Law & the Courts

The Corner

Why Was Flynn “Grilled” by the FBI?

Dan and Rich have extensively discussed former FBI director James Comey’s written submission of testimony. For now, I would just like to add a point about former national security adviser Michael Flynn — the investigation of whom is the subject of the “obstruction” debate. 

We learn from Comey’s testimony that the thrust of the criminal investigation of Flynn involves false statements that he is suspected of making to the FBI, regarding his communications with Russian ambassador Sergey Kislyak. In discussing his February 14 meeting with the president, Comey avers (my italics):

I had understood the President to be requesting that we drop any investigation of Flynn in connection with false statements about his conversations with the Russian ambassador in December. I did not understand the President to be talking about the broader investigation into Russia or possible links to his campaign. I could be wrong, but I took him to be focusing on what had just happened with Flynn’s departure and the controversy around his account of his phone calls. 

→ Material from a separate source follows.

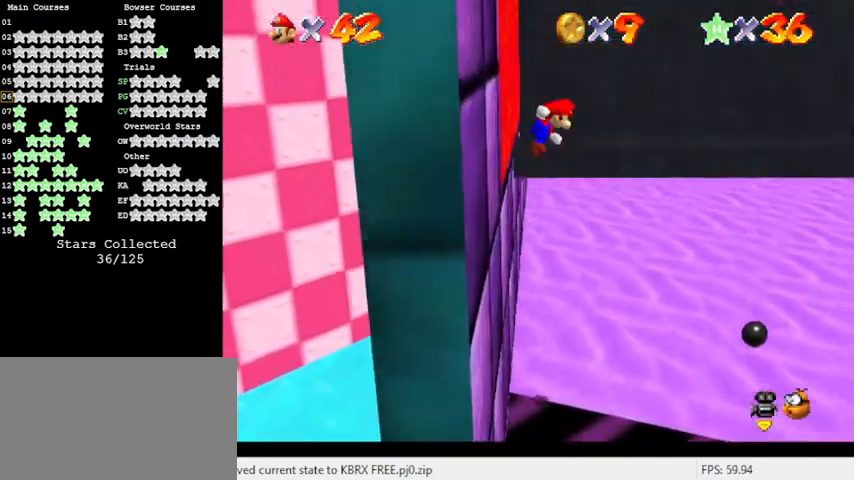
{"keys": ["shift"], "events": [[33, "d", "down"], [167, "d", "up"], [167, "right", "down"], [200, "d", "down"], [300, "up", "up"], [333, "right", "up"], [400, "d", "up"]]}
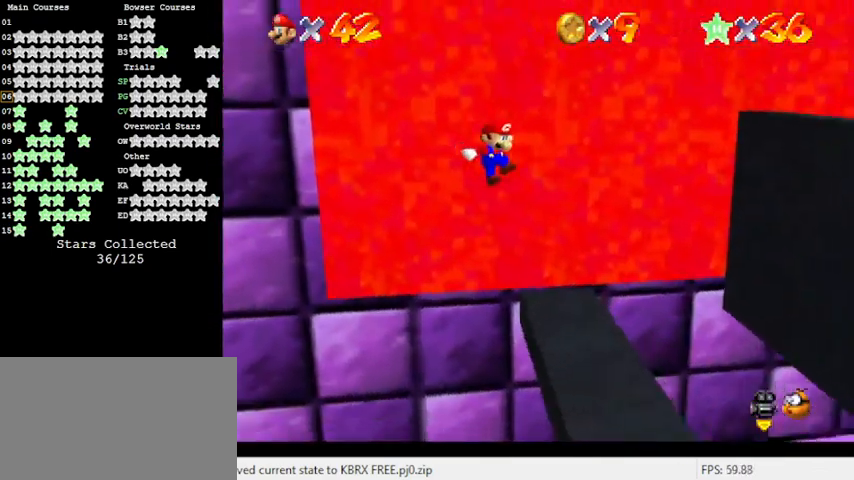
{"keys": [], "events": [[67, "left", "down"], [233, "left", "up"], [267, "right", "down"], [367, "right", "up"], [367, "shift", "up"]]}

With a grand jury considering evidence in Virginia, there has been speculation that Flynn’s potential criminal problems arise out of the security firm he started after retiring from the military: Did he fail to disclose to the Defense Department speaking fees he collected in a 2015 trip to Russia? Did he fail to register as a foreign agent with the Justice Department for work that benefitted the government of Turkey?

It is now clear that, while these transactions are no doubt being scrutinized, what’s driving the train is a potential false statements charge, under Section 1001 of the federal penal code (a felony punishable by up to five years’ imprisonment). 

On that, I hate to say I told you so. 

Back in February, I penned a column asking, “Why Was the FBI Investigating General Flynn?” The upshot was that there appeared to be no reason to investigate Flynn as a criminal suspect, and, in particular, to have subjected him to an FBI interrogation after Flynn’s conversations Kislyak. Because Kislyak was being surveilled as a foreign agent of Russia, the FBI already had recordings of these conversations. It was perfectly appropriate for Flynn, as Trump’s prospective national security adviser and a top official in the Trump transition, to be engaging in conversations with foreign counterparts — the point of the transition is to allow the new administration to hit the ground running. Moreover, as an unlawful classified leak to the New York Times made clear, the FBI had determined there was no corrupt quid pro quo in Flynn’s discussion with Kislyak — Obama advisers, according to the Times, pressed the Bureau on whether Flynn made any assurances to Kislyak about withdrawing the sanctions that President Obama had imposed, and the Bureau said no.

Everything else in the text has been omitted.